**WORK ORDER**
An exact repetition of the data is required; no picture should appear in it.
Start of SUPPLIED ENTRIES
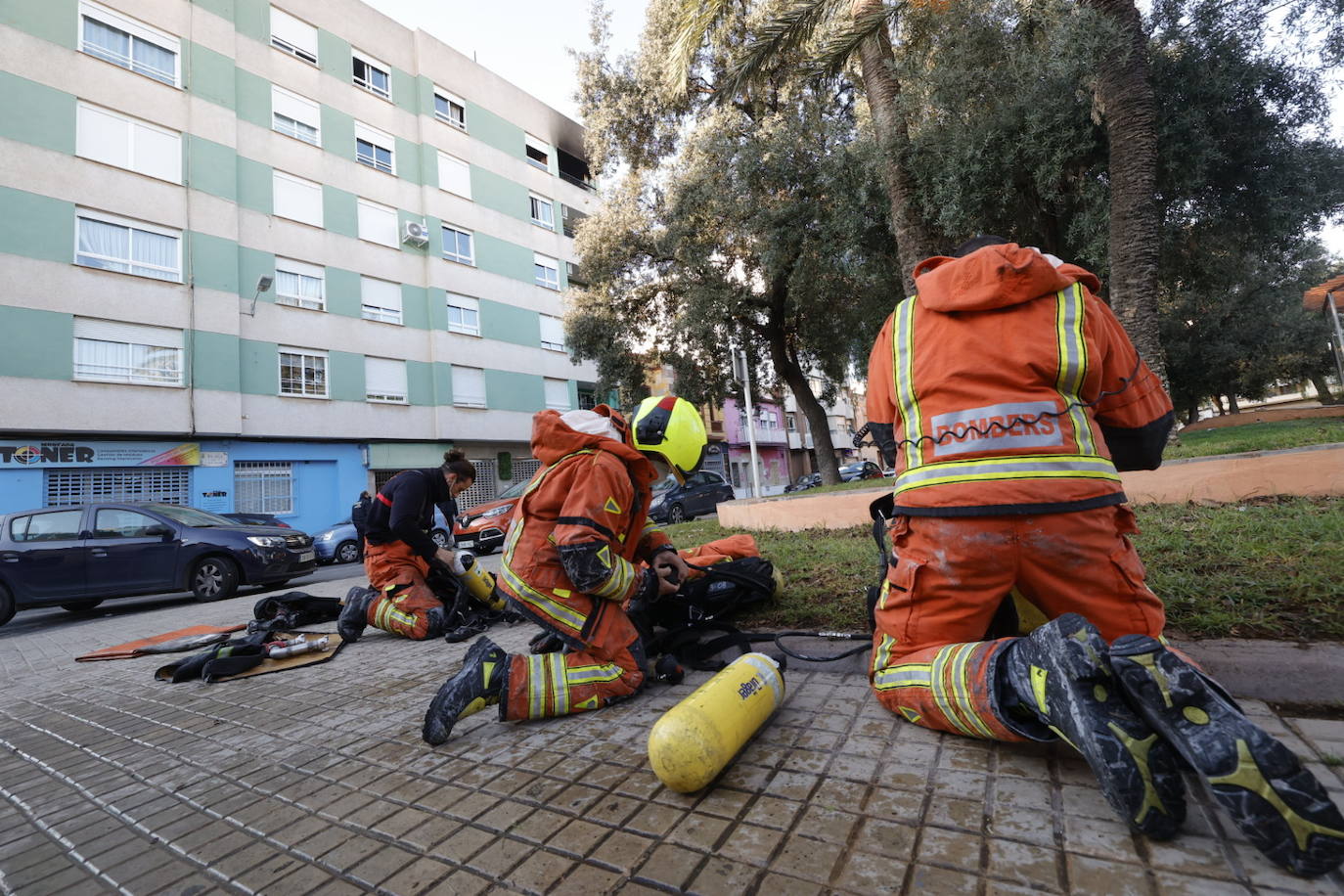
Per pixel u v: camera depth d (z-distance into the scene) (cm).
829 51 770
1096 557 169
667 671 277
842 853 147
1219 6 742
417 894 149
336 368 1873
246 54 1767
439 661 369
End of SUPPLIED ENTRIES
**TASK RESPONSE**
Per pixel u v: camera depth d (z-distance into the scene) (cm).
829 51 770
1096 557 169
667 671 277
842 853 147
1219 6 742
417 894 149
336 368 1873
246 54 1767
439 661 369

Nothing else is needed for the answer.